Una columna desierta en este periódico, una cátedra vacía en SIgüenza UniverSItaria, un amigo que se va. Así estamos, Antonio, como lluvia ácida nos ha caído tu muerte. Desde que te conocimos en una de tus charlas en el Torreón te ofreciste a todo; días después llegaba al buzón tu propuesta completa de cursos sobre “Ecología, Energía y asuntos conexos” con una aclaración “si tuvieras apuros de pelas para repartir a los profesores no me tomes en cuenta: ya sabes que la ecología obliga”. Siempre dispuesto, siempre bien templado, un caballero. ¡Cómo me han molestado los comentarios hirientes que algunos han proferido tras tus charlas! La verdad levanta ampollas: cambio climático, contaminación, monocultivos, destrucción de las selvas, carrera armamentística. Y detrás de los datos y los argumentos, siempre la ética: mundo rico – mundo pobre. Porque destilabas ética. Y humildad: “de esta manera seremos tres, lo cual no está bien ni mal, sino todo lo contrario”; con ese buen humor canario aceptabas la tímida propuesta de compartir tu “cátedra” con Diego Moreno y con “un chico” llamado Emilio de las Heras. Nos hablabas de la “vulnerabilidad de la naturaleza” … y ahora comprendemos. Cuando nos invitaste al último café soltaste, sin darte importancia: “esta primavera no podré estar en los cursos”. En tus ojos y en los de Lola una sonrisa de infinita bondad: no hacía falta decir más. Y ahora, sin hacer ruido, te marchas un Viernes de Dolores –de tu Lola, claro– y en la víspera de la inauguración de una nueva primavera universitaria, que siempre llevará tu recuerdo. Como tú dirías, “¡ole! (sin acento). Tal y como tú nos saludabas cada vez que nos llamabas, te queremos preguntar ¿cómo te va de tu (nueva) vida, Antonio?

Familia Bussons Urzaiz

 

Antonio Lucena, Ingeniero de Minas de profesión y uno de los pioneros del movimiento ecologista español, aplicó durante toda su vida sus conocimientos y esfuerzos a luchar contra las injusticias y contra la degradación del planeta. En Sigüenza, donde tenía una casa en la que pasaba parte del verano, era una persona muy querida y respetada por todos. Implicado de manera altruista en nuestra ciudad promovía todos los veranos unas jornadas sobre temas de ecología, en los últimos tiempos participó en los cursos universitarios de Sigüenza con temas como el cambio climático y el papel de las distintas fuentes de energía.

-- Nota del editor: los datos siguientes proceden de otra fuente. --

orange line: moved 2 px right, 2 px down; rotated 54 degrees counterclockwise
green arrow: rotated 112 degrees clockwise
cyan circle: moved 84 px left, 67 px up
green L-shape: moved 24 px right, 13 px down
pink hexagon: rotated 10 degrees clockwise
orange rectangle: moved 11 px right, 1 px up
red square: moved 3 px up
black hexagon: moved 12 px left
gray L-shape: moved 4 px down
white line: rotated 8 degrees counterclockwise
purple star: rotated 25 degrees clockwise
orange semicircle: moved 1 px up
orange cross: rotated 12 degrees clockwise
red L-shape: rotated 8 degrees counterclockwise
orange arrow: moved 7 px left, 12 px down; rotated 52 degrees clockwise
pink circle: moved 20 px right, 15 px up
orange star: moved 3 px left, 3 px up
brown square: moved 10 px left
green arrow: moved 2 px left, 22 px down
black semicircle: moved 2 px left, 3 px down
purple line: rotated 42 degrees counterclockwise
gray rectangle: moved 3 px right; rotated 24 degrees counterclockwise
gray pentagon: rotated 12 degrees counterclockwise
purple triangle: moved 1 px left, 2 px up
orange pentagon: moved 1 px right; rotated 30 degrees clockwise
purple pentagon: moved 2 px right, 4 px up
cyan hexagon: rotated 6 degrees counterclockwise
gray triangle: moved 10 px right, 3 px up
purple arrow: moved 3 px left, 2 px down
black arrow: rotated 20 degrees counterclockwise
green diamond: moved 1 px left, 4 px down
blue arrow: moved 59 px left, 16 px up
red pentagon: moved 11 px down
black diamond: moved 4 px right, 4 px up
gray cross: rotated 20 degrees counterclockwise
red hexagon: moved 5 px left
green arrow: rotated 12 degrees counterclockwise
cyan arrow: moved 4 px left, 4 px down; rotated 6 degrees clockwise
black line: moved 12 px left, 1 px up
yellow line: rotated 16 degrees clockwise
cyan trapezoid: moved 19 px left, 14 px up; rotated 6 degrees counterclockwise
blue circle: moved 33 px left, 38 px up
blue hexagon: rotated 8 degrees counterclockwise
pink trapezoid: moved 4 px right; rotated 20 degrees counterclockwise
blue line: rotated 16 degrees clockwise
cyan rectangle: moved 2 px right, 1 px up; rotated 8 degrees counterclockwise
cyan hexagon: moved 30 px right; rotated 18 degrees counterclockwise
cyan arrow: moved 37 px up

En su último libro La economía al alcance de los economistas, una critica a los economistas que ignoran que los recursos de la tierra son finitos, escribía: “La explotación a la que se está sometiendo la única vivienda que tiene la humanidad es consecuencia de querer extraer hasta la última gota de jugo, en un plan dirigido al beneficio de unos pocos, con total desprecio de la mayoría”. Siendo consecuente con sus ideas de que el deterioro ambiental tiene responsables, en los últimos años participó con asiduidad en los actos contra el “fracking” en la comarca de Sigüenza, miembro de Ecologistas en Acción estuvo también presente varios años en las listas electorales de Izquierda Unida de Sigüenza. Antonio Lucena pensaba que era esencial concienciar a la gente de los problemas ambientales y a ello se aplicaba con todo su saber en sus libros y artículos, tal y como la hacía en la columna que todos los meses escribía en La Plazuela.  

Antonio Lucena falleció el pasado 27 de marzo en Madrid. La redacción de La Plazuela lamenta profundamente la pérdida de un valioso maestro, a la vez amigo de muchos de nosotros y quiere transmitir su afecto a su mujer Lola, a sus hijos y a todos sus allegados. Nos queda el ejemplo de su trayectoria vital y el saber acumulado de su obra.